Pull out every line below containing the word "left".

[[ Given entries open ]]

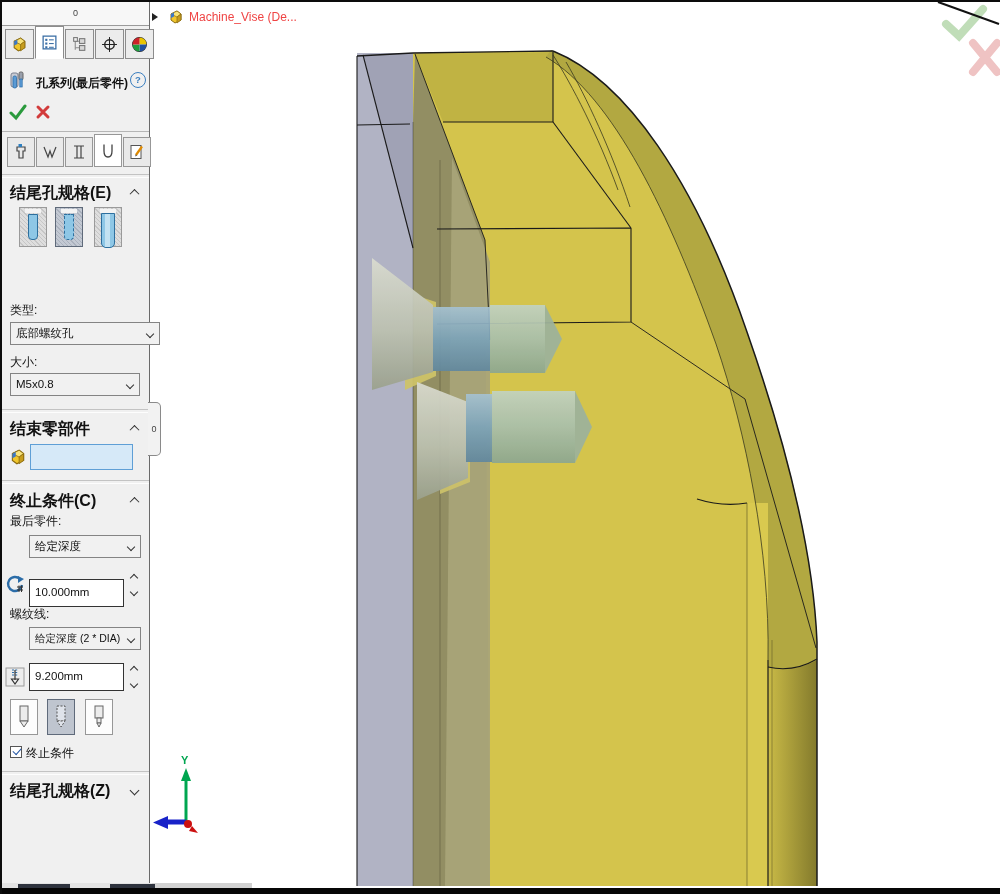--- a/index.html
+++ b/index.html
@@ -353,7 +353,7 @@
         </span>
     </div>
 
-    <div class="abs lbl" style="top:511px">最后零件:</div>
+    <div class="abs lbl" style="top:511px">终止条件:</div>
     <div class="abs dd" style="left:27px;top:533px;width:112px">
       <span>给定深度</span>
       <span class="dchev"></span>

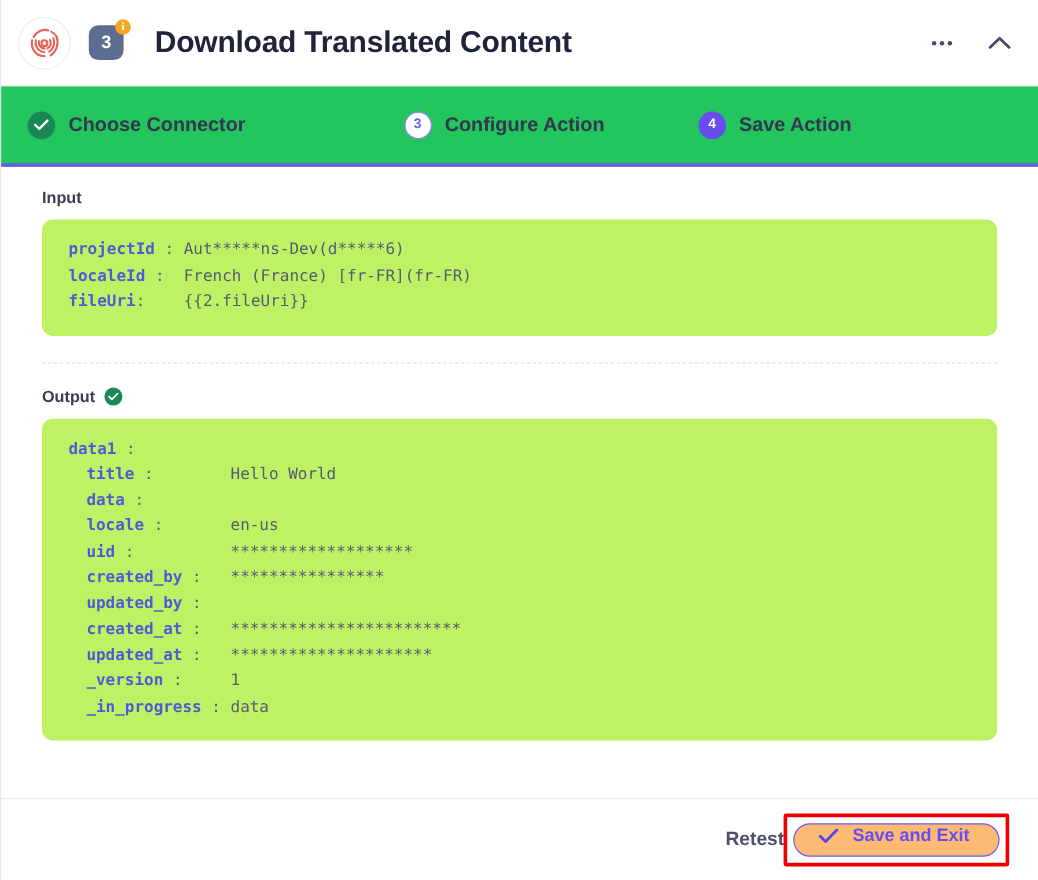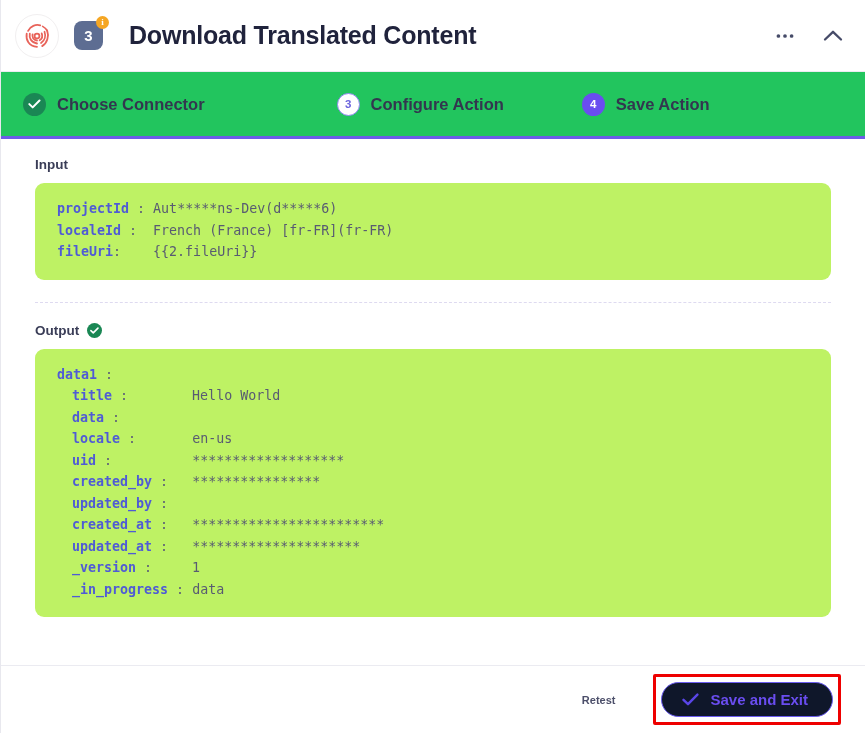--- a/index.html
+++ b/index.html
@@ -235,11 +235,10 @@
     box-sizing: border-box;
   }
   .btn-link {
-    font-size: 11px;
+    font-size: 16px;
     font-weight: bold;
     color: #4c4f6a;
     cursor: pointer;
-    margin-right: 38px;
   }
   .save-highlight {
     border: 3px solid #ee0000;

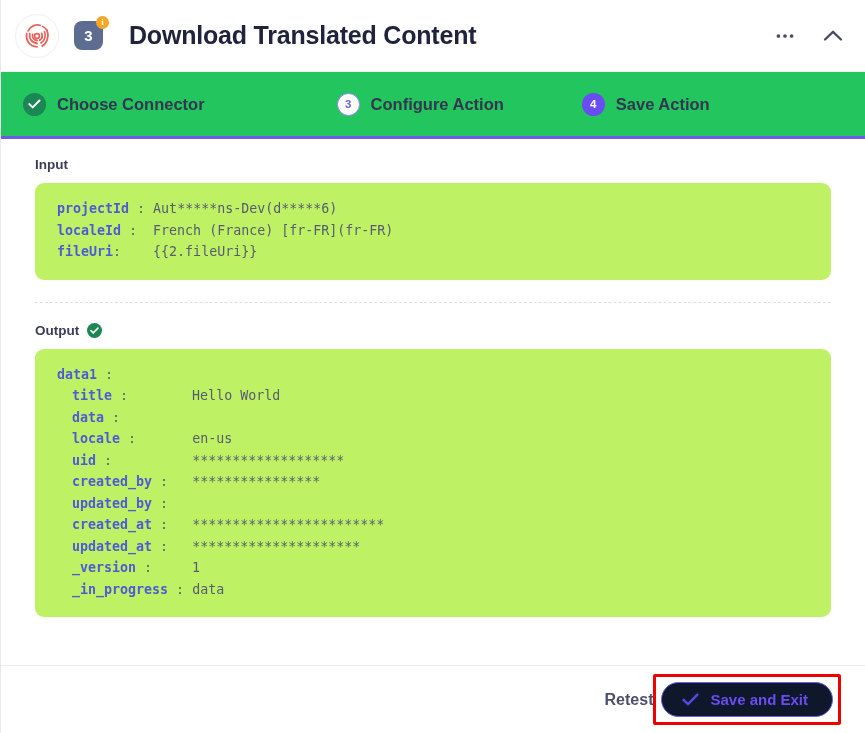--- a/index.html
+++ b/index.html
@@ -253,11 +253,11 @@
     justify-content: center;
     border: 1.4px solid #6a5cf0;
     border-radius: 19px;
-    background: #0f172a;
+    background: #fdba74;
     color: #6a4df0;
     font-size: 15px;
     font-weight: bold;
-    padding: 9px 24px 9px 20px;
+    padding: 2px 24px 9px 20px;
     cursor: pointer;
     white-space: nowrap;
     line-height: 1;

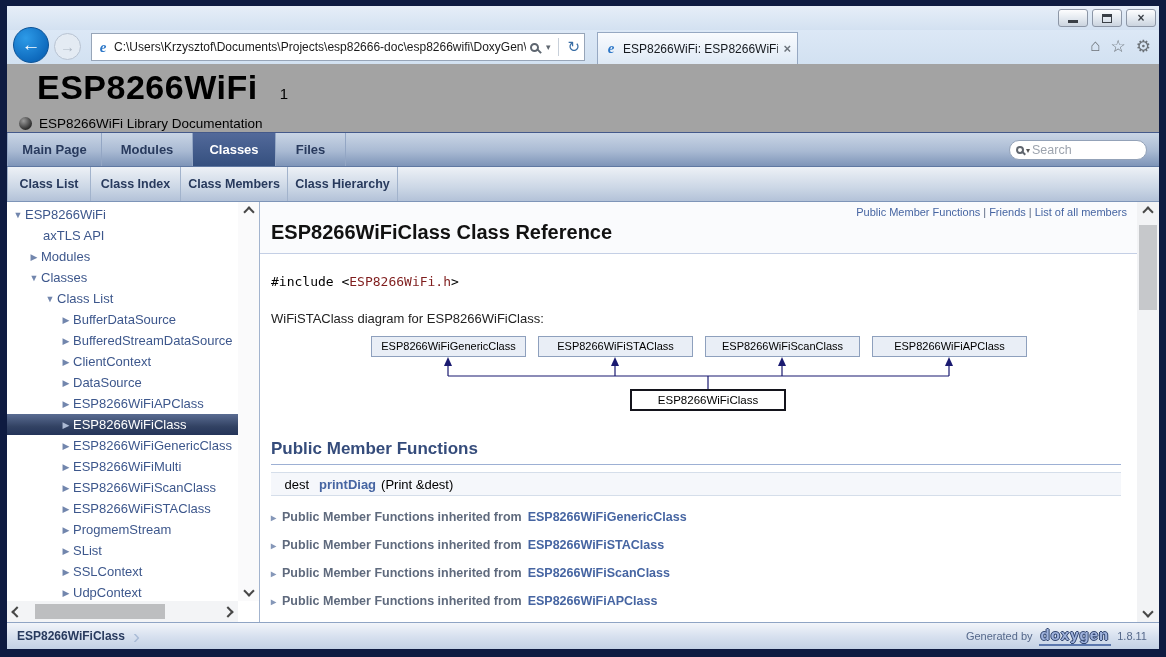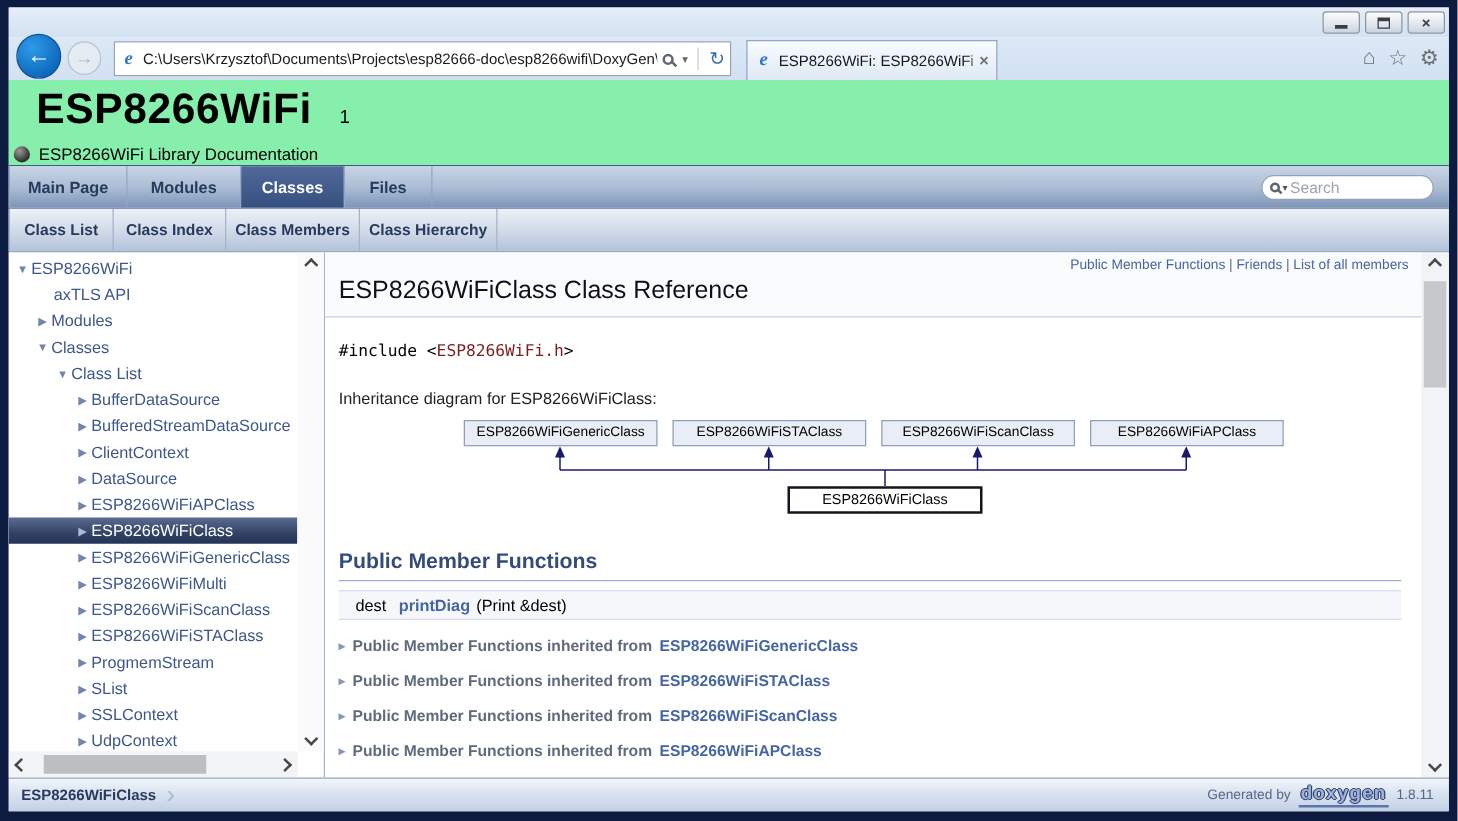--- a/index.html
+++ b/index.html
@@ -44,7 +44,7 @@
   .chromeicons span { cursor:pointer; }
 
   
-  .projheader { height:69px; background:#86efac; border-bottom:1px solid #44598A; flex:0 0 auto; padding-left:2px; position:relative; }
+  .projheader { height:69px; background:#a3a3a3; border-bottom:1px solid #44598A; flex:0 0 auto; padding-left:10px; position:relative; }
   .projname { font-size:34px; font-weight:bold; color:#000; padding-left:20px; padding-top:3px; letter-spacing:0.5px; line-height:40px; }
   .projnum { font-size:15px; font-weight:normal; margin-left:22px; }
   .brief { display:flex; align-items:center; gap:7px; font-size:13.5px; color:#000; margin-top:2px; padding-left:2px; }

[[ Given entries closed ]]

Answer to the problem:
     <div class="abs dd" style="left:27px;top:533px;width:112px">
-  .projheader { height:69px; background:#86efac; border-bottom:1px solid #44598A; flex:0 0 auto; padding-left:2px; position:relative; }
+  .projheader { height:69px; background:#a3a3a3; border-bottom:1px solid #44598A; flex:0 0 auto; padding-left:10px; position:relative; }
   .projname { font-size:34px; font-weight:bold; color:#000; padding-left:20px; padding-top:3px; letter-spacing:0.5px; line-height:40px; }
   .projnum { font-size:15px; font-weight:normal; margin-left:22px; }
   .brief { display:flex; align-items:center; gap:7px; font-size:13.5px; color:#000; margin-top:2px; padding-left:2px; }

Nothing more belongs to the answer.